Home Business News Furlough and Freedom: The Chancellor must rethink his furlough plans given restrictions delay

Furlough and Freedom: The Chancellor must rethink his furlough plans given restrictions delay

by LLB Finance Reporter
14th Jun 21 1:00 pm

It is expected that Rishi Sunak will not extend the furlough scheme and is being urged to rethink his plans given the expected lockdown easing delay.

It comes as questions remain over whether Prime Minister will allow the reopening the economy completely on 21 June.

The Chancellor is also resisting calls to extend the business rates holiday, which will start to be withdrawn at the end of June.

The delay to “Freedom Day” of four weeks is likely to be announced by the Prime Minister addresses the nation later today.

Nigel Morris, employment tax director at MHA MacIntyre Hudson, says a refusal to adapt the timetable for phasing out the furlough scheme will be self-defeating.

Morris told LondonLovesBusiness, “The Chancellor ought to adapt the wind-down of the furlough scheme in light of the delay to Freedom Day in order to save jobs and livelihoods.

“This is especially true in sectors such as hospitality and tourism which were waiting on 21 June to fully reopen their doors again. Unfortunately current reports suggest the Treasury is resistant to any change of plan.

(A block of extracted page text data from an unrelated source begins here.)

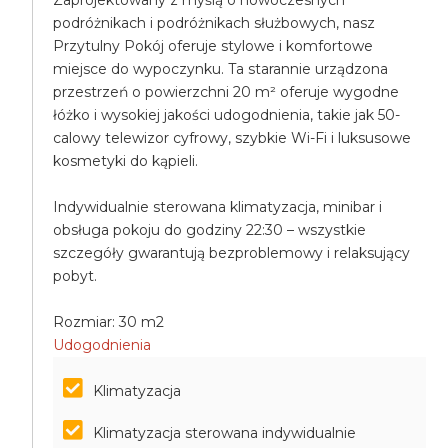
Zaprojektowany z myślą o nowoczesnych
podróżnikach i podróżnikach służbowych, nasz
Przytulny Pokój oferuje stylowe i komfortowe
miejsce do wypoczynku. Ta starannie urządzona
przestrzeń o powierzchni 20 m² oferuje wygodne
łóżko i wysokiej jakości udogodnienia, takie jak 50-
calowy telewizor cyfrowy, szybkie Wi-Fi i luksusowe
kosmetyki do kąpieli.
Indywidualnie sterowana klimatyzacja, minibar i
obsługa pokoju do godziny 22:30 – wszystkie
szczegóły gwarantują bezproblemowy i relaksujący
pobyt.
Rozmiar: 30 m2
Udogodnienia
Klimatyzacja
Klimatyzacja sterowana indywidualnie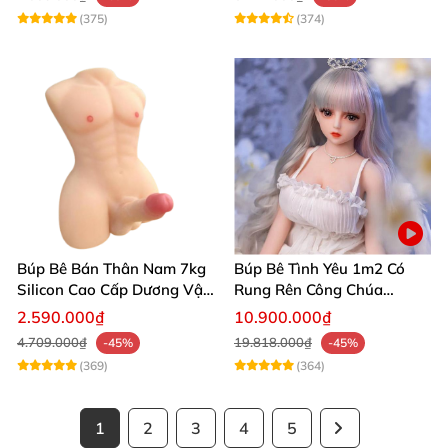
(375)
(374)
Búp Bê Bán Thân Nam 7kg
Búp Bê Tình Yêu 1m2 Có
Silicon Cao Cấp Dương Vật
Rung Rên Công Chúa
Giả Chân Thật Thiết Kế Cơ
Anime Xinh Đẹp
2.590.000₫
10.900.000₫
Bắp Quyến Rũ
4.709.000₫
19.818.000₫
-45%
-45%
(369)
(364)
1
2
3
4
5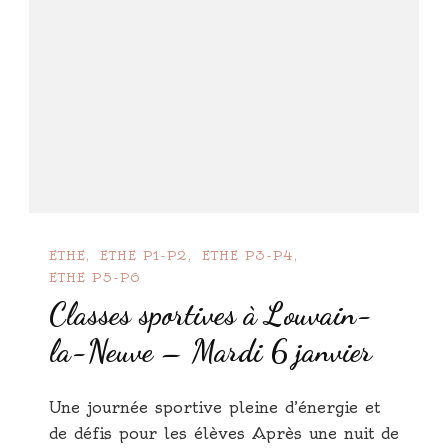
ETHE
ETHE P1-P2
ETHE P3-P4
ETHE P5-P6
Classes sportives à Louvain-
la-Neuve – Mardi 6 janvier
Une journée sportive pleine d’énergie et
de défis pour les élèves Après une nuit de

“The Chancellor does not need to change the end-date of the scheme but just the phasing. Keeping government contributions at 80% throughout July – instead of going ahead with the proposed reduction to 70% support for businesses with a ‘mandatory’ 10% employer contribution – would be an enormous help given the delay to Freedom Day.

“Instead, the reduction to 70% government support should now start in August and the further 60% should begin in September.”

“Although it is sadly true, for some businesses the furlough scheme is just delaying the inevitable. However, there are many more companies and sectors where furlough is still a real life line which is enabling them to get by until they bring back all of their staff to work their normal hours.

“An end to furlough or a reduction in the money businesses can claim under the scheme when the income still isn’t coming in for them will lead to inevitable consequences and job losses

“The Chancellor needs to show flexibility in the face of this set back.”